Schechter and Grether further note the limitations of the DDS database: It was designed not to measure the “occurrence of developmental disabilities in the population,” but to keep track of clients’ data. The database does not include all autistic children in California, but only those autistic children “served by the DDS.” And, the resarchers note the lack of “actual data on the maximum or average thimerosal exposure in California for comparison with trends in autism”; a child can be exposed, for instance, be exposed to thimerosal in utero if his or her mother is exposed to vaccines or Rho(D) immune globulin.

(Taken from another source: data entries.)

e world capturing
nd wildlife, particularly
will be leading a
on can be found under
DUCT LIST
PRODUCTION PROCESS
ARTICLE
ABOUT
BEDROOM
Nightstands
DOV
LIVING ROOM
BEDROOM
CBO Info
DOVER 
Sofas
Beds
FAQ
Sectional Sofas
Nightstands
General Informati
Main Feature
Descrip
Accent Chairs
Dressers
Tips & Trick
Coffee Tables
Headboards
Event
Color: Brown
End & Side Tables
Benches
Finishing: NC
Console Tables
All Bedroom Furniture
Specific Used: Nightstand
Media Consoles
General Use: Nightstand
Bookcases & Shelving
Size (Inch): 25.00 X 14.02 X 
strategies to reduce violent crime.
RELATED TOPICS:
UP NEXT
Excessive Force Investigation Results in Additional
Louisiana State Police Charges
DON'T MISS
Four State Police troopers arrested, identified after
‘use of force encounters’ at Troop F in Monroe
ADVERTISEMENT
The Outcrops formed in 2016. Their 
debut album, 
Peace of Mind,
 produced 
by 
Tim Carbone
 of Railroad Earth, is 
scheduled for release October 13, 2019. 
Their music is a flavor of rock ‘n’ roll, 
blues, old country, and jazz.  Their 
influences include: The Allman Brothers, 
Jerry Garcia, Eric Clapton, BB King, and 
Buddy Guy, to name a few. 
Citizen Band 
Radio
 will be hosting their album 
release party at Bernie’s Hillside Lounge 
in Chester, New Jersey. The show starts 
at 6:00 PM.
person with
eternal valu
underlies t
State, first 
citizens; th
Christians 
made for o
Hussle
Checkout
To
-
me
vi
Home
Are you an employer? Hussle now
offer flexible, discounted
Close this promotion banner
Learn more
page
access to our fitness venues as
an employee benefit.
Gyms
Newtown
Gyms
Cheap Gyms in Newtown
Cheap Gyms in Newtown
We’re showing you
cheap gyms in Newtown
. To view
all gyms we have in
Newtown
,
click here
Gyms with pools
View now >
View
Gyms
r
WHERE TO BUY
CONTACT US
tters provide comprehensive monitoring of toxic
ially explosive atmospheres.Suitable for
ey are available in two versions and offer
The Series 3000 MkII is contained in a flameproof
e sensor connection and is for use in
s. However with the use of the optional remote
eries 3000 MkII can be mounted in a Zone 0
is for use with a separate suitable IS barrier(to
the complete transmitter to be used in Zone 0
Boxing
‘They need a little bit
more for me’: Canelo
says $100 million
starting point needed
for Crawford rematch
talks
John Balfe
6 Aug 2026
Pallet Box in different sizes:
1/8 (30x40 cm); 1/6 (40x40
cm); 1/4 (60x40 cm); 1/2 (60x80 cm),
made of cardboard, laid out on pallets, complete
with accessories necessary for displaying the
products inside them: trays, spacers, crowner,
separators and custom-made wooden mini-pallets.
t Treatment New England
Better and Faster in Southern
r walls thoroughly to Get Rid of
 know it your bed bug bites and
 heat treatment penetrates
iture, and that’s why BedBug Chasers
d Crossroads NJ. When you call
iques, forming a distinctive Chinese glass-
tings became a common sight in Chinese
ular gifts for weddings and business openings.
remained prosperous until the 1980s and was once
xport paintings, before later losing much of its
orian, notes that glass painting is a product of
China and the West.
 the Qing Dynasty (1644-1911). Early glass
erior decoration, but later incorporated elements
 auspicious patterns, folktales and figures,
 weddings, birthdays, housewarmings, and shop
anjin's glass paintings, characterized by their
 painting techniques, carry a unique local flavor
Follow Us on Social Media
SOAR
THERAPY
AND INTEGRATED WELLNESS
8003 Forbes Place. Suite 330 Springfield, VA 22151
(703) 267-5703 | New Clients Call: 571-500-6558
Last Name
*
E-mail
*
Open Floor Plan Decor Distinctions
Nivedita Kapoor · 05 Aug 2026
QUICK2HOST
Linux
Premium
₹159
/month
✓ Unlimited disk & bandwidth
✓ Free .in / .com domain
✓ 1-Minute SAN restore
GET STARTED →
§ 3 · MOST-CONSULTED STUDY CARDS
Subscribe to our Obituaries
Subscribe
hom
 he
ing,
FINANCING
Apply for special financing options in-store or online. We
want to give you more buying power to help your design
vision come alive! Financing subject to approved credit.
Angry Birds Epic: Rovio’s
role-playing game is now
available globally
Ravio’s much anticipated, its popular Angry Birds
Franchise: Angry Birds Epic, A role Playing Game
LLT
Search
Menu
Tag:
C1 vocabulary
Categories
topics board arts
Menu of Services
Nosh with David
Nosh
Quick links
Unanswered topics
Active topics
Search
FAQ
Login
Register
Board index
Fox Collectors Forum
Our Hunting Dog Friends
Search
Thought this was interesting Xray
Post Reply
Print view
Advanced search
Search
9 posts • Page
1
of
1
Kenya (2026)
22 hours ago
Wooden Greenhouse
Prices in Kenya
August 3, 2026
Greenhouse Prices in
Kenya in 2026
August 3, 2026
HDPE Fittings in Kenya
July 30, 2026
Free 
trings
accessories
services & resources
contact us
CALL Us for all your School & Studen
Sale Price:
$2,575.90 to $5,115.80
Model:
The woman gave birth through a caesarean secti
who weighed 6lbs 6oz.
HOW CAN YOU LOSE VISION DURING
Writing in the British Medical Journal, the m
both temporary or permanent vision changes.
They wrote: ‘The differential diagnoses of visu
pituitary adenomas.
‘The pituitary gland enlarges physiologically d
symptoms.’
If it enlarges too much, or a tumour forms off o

As Schechter and Grether note, “these limitations and strengths are shared by other analyses of time trends” that use the DDS data—including studies that have concluded that there is a link between thimerosal and autism. As Fombonne writes in his commentary in the Archives of General Psychiatry, the results of Schechter’s and Grether’s study are all the more significant because the DDS data has been “systematically used by proponents of the thimerasol hypothesis to argue that the rising number of children accessing these services—or the “epidemic” of autism—was linked to the increasing exposure to ethylmercury of US children occurring in the 1990s through the changes in the immunization schedule.” Schechter and Grether provide a “clear and unambiguous test” that shows that the decline in autism rates predicted by proponents of the thimerosal hypothesis did not occur.
Just to repeat: Exposure to thimerosal during childhood is not a primary cause of autism.